Hispania Racing Team was an experience, to say the least. The team had a relaxed attitude to routine maintenance (even brake pads weren't changed as often as you'd think) while pre-race preparations meant little more than dusting the car off after taking it out of the container.
He got the job at Hispania because of Colin Kolles, the pair having known each other since the days when Klien was a constant race winner in junior formulae before crossing paths again in Formula One. "He was actually running the team and solving all the problems. He did really an amazing job, but it just didn't have the budget."

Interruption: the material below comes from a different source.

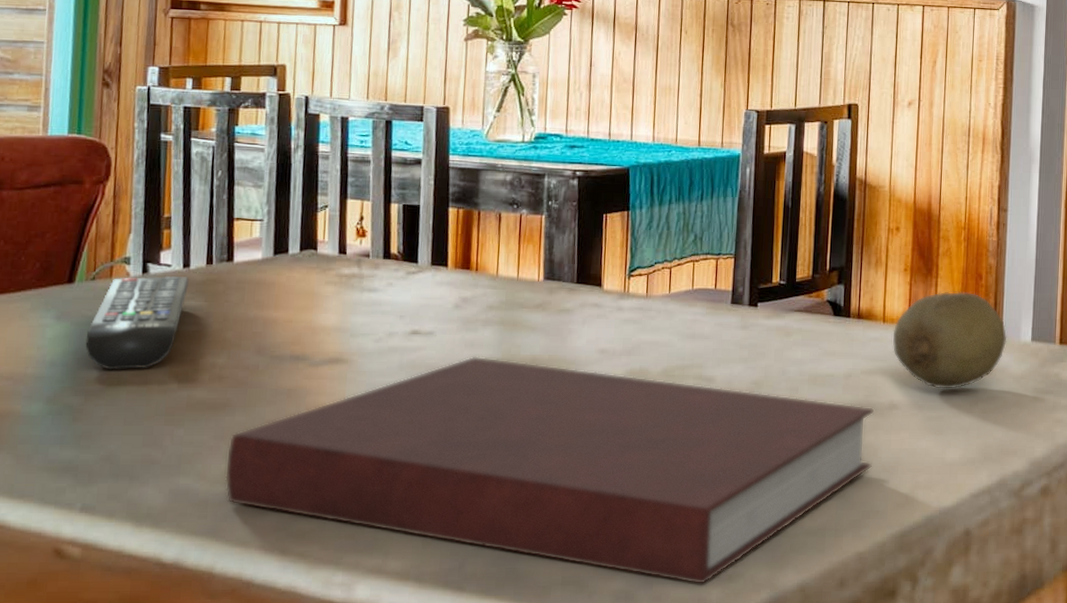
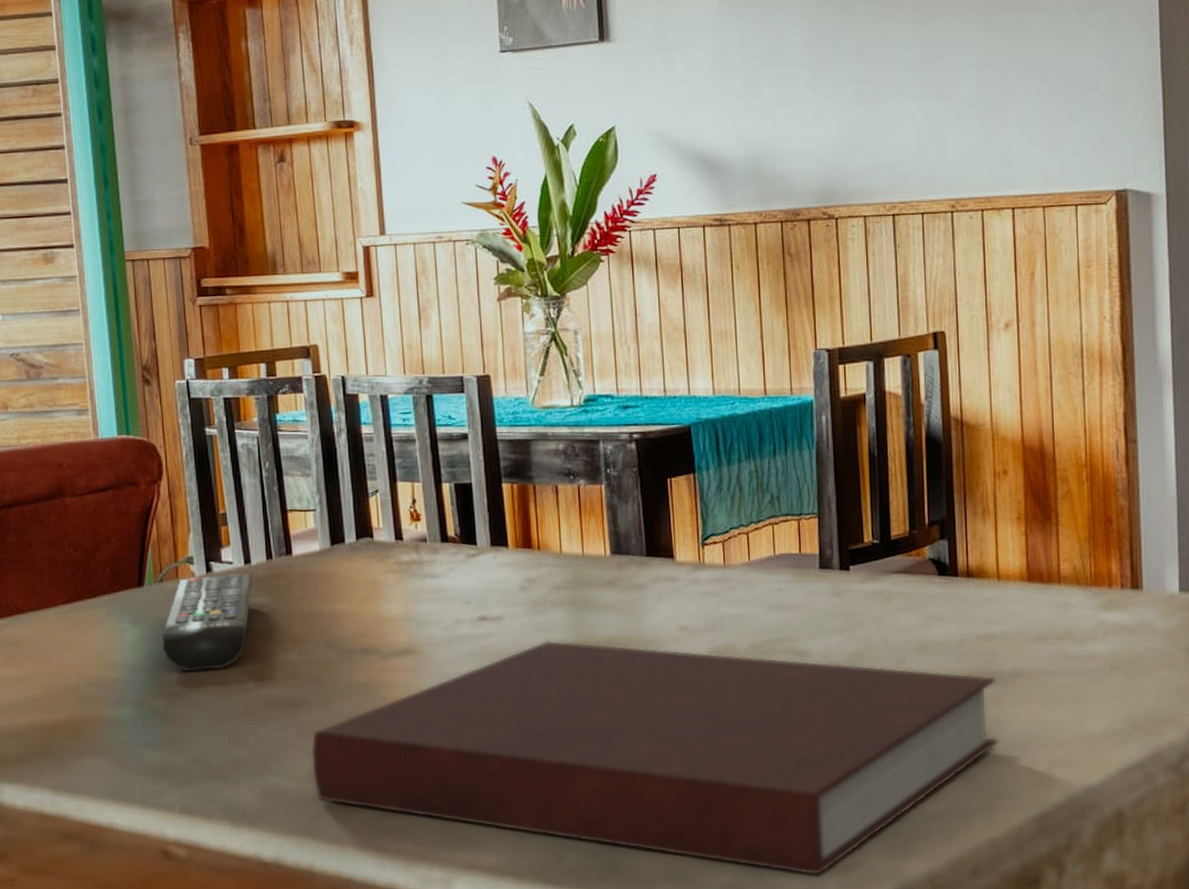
fruit: present [893,291,1007,389] -> none [1010,539,1149,652]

Klien, veteran of more than 50 Grands Prix, was supposed to be the experienced figure in an inexperienced team. "They had Geoff Willis and he did some work in the background but his hands were tied because there was no money around," explains Klien. "By the end of the year I got a chance to do some races because the other drivers said they'd bring a lot of money, but they didn't." It was typical of the Spanish team, switching drivers as pocket books ran dry.
For Klien it harked back to his time as test driver at Honda when he was invited to audition with Force India, then known as Spyker. "They were not happy with one of their drivers so they asked me to test at Spa in the middle of the season," he recalls. Klien made an impression on Colin Kolles, who was managing the team, which would open doors later. However a racing return at that point was thwarted when Christijan Albers found the money to allow him to finish the season.
Pay drivers are now part of Formula One's staple diet in the way tobacco advertising once was; a driver's talent is linked to their bank manager's recommendation. "It's very frustrating," Klien admits. "For 2011 I was talking to a few teams, but everywhere you had to bring around $5million for a race drive. These days it is not enough to just be competitive; a driver is also required to provide sponsorship."
Klien has never had money; he didn't need it with Red Bull picking up the tab. He was one of the Austrian company's original three development drivers, and the first to reach Formula One. He was also the first to be put to the sword once the drinks company took over from Jaguar in the sort of shrewd move it has now become famous for. He could be bitter about it, and possibly is - he refuses to speak about his relationship with Dr Helmut Marko - but he's still thankful for the opportunities he had. "We didn't have the money to do motor sport so basically Red Bull paid for everything - all the lower categories until Formula One. That's very good, very positive," he admits.